(Saved data entries)
Segment Open
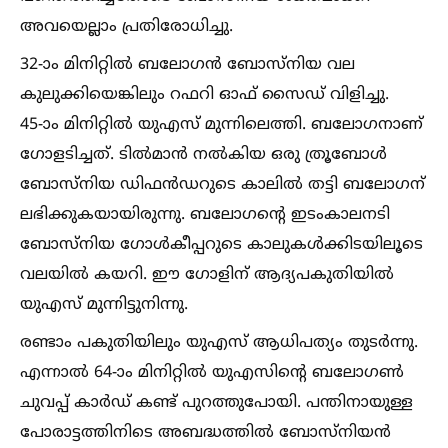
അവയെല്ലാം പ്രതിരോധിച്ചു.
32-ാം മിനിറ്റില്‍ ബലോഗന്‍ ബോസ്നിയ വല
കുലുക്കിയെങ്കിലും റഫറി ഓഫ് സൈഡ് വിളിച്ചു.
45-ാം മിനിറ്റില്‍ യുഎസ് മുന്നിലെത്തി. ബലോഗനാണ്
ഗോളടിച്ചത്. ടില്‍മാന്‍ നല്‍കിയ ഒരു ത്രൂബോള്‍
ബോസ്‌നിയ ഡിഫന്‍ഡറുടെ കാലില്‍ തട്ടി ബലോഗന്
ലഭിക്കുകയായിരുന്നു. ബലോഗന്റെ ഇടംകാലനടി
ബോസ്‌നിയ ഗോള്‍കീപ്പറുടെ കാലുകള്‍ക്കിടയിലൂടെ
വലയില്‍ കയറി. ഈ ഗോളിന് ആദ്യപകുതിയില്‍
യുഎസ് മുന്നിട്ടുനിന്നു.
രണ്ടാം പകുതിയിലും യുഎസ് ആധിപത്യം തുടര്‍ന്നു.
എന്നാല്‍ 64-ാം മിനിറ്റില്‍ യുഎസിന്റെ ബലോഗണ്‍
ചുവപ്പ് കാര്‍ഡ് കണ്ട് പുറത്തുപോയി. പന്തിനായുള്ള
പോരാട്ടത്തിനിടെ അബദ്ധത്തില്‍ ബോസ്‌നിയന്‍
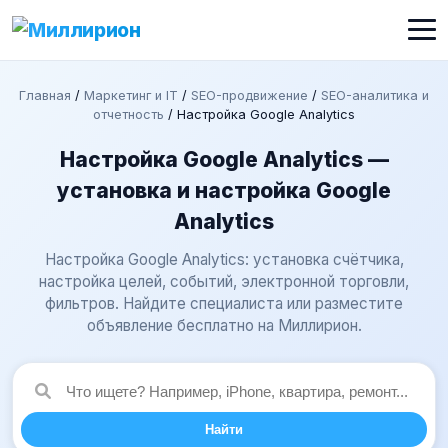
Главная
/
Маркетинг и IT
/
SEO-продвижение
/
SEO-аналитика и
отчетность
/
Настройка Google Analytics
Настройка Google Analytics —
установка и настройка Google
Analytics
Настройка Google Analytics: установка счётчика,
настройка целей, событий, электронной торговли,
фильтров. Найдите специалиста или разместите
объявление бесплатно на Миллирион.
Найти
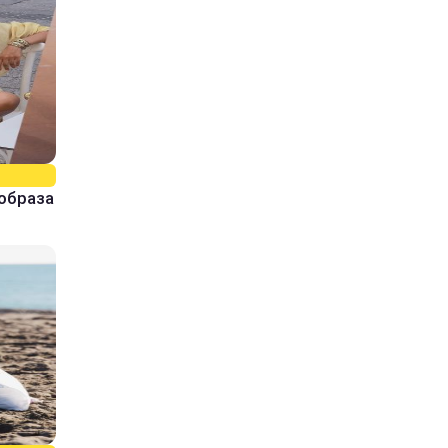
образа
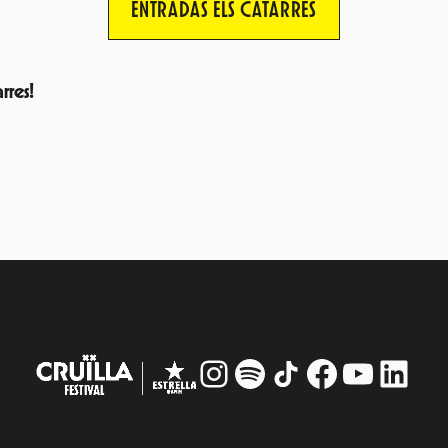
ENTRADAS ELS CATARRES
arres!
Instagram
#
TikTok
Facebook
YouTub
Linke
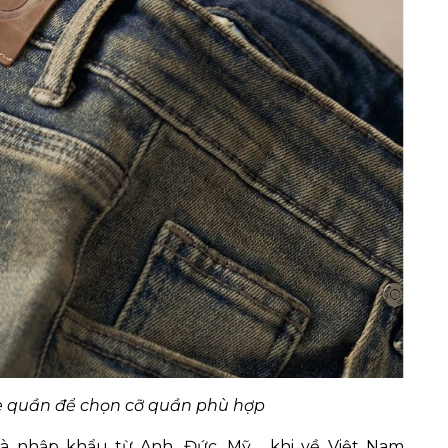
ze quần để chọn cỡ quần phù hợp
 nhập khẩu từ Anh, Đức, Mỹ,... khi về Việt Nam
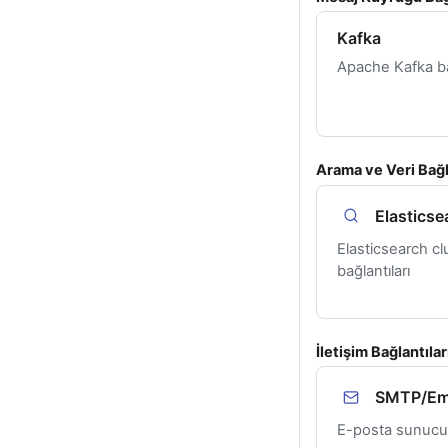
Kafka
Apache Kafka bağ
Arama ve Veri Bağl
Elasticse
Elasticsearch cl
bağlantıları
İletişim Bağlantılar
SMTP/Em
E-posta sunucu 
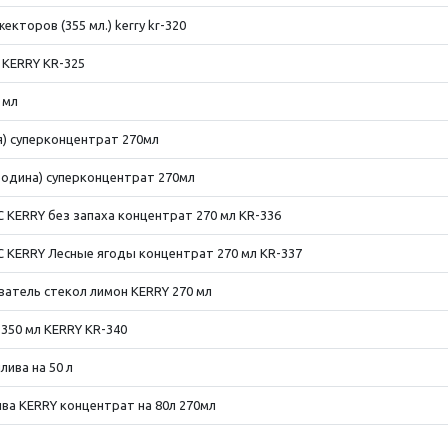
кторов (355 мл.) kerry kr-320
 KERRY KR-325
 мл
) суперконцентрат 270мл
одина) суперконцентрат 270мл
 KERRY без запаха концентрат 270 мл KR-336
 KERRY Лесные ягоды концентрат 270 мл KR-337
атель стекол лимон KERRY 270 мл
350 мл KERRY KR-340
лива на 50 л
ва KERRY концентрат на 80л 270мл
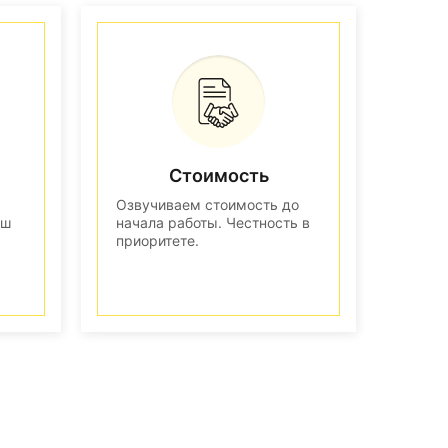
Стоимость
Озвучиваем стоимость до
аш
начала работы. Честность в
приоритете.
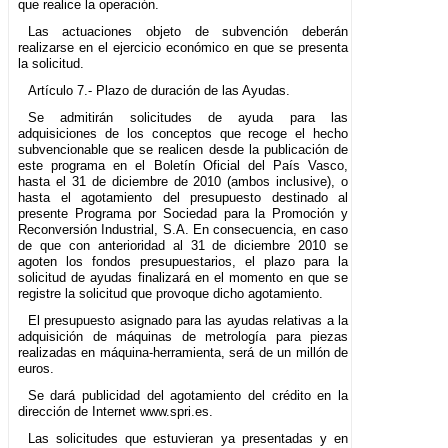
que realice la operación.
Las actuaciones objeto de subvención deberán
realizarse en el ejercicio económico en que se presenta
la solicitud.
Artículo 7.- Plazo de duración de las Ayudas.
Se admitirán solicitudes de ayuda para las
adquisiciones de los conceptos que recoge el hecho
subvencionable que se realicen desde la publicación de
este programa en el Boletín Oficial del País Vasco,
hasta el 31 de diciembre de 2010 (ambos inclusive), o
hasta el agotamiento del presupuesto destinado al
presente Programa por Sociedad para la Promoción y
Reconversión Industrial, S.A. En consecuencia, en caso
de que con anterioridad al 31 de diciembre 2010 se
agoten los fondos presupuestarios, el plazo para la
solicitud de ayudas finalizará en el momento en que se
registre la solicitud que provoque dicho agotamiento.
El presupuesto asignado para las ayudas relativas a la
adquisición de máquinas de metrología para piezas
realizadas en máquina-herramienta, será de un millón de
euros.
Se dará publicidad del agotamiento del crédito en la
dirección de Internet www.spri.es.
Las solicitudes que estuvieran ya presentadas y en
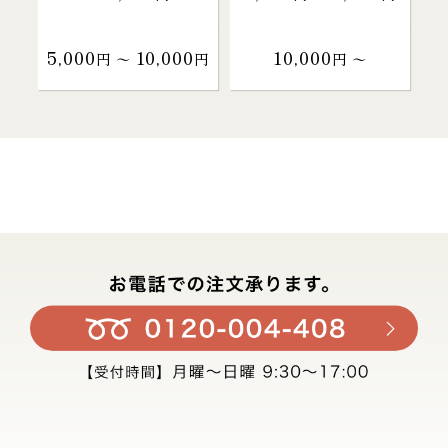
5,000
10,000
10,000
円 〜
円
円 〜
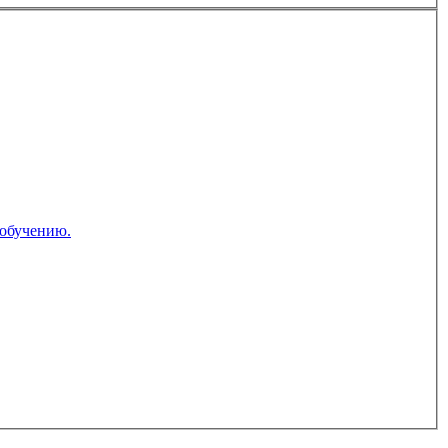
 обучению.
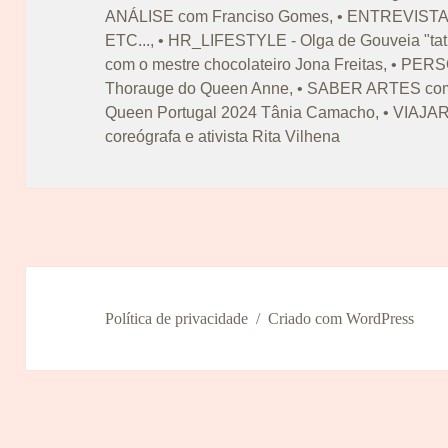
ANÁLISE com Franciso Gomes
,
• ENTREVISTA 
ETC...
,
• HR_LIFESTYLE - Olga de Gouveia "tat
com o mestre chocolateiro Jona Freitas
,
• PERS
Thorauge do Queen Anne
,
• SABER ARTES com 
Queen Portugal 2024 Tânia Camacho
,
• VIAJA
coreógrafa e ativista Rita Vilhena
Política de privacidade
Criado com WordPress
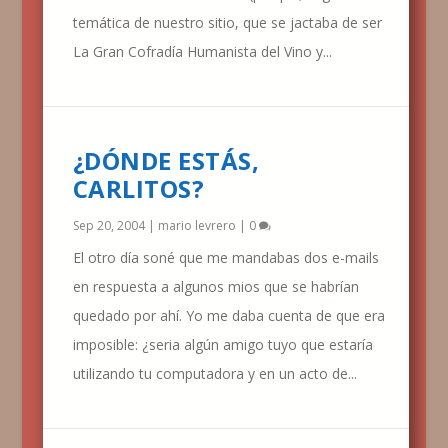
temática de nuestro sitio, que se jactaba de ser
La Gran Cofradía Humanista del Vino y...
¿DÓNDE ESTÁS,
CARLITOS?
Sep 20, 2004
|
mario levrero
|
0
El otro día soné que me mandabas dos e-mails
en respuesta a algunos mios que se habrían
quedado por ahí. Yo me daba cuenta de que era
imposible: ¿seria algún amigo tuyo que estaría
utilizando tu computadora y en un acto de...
Segment Closed
Please return all lines from the records that hold the word "Analytics".

Настройка Google Analytics
Настройка Google Analytics —
Analytics
Настройка Google Analytics: установка счётчика,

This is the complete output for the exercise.